◆ **The problem**
Identify every line in the records below that contains the word "depth", and copy each of those lines.

◆ **Excerpted data**
——————

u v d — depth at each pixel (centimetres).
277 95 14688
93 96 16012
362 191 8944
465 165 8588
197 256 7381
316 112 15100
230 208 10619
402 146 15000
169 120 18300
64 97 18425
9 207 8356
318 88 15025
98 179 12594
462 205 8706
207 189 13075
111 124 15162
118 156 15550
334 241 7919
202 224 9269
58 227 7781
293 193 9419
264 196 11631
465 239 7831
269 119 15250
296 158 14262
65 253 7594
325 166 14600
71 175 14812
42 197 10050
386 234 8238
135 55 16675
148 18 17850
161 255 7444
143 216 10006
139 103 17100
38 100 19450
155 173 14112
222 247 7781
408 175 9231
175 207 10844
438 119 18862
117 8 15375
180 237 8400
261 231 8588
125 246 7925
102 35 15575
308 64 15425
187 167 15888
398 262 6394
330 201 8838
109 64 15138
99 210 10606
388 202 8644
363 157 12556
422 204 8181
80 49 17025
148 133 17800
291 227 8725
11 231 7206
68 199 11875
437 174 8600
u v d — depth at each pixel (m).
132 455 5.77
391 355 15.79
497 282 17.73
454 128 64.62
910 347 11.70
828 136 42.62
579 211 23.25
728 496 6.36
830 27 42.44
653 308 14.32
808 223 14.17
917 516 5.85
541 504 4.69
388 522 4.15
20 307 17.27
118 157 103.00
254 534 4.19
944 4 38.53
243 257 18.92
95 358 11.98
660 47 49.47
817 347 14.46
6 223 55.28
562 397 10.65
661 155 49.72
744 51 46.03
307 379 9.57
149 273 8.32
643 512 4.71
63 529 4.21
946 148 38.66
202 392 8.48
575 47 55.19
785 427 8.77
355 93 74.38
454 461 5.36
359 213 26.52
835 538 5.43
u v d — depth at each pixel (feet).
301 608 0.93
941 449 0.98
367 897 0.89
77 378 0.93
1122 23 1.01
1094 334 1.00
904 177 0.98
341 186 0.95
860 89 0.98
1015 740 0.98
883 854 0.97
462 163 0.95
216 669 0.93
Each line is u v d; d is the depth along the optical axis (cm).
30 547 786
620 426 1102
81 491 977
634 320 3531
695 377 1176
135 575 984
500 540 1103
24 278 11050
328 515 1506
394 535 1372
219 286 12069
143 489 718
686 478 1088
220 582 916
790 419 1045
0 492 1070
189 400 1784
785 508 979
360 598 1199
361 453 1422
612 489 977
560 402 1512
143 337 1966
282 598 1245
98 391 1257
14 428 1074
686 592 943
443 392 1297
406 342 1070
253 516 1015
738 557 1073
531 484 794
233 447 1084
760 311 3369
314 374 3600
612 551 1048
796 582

——————

◆ **Exercise output**
u v d — depth at each pixel (centimetres).
u v d — depth at each pixel (m).
u v d — depth at each pixel (feet).
Each line is u v d; d is the depth along the optical axis (cm).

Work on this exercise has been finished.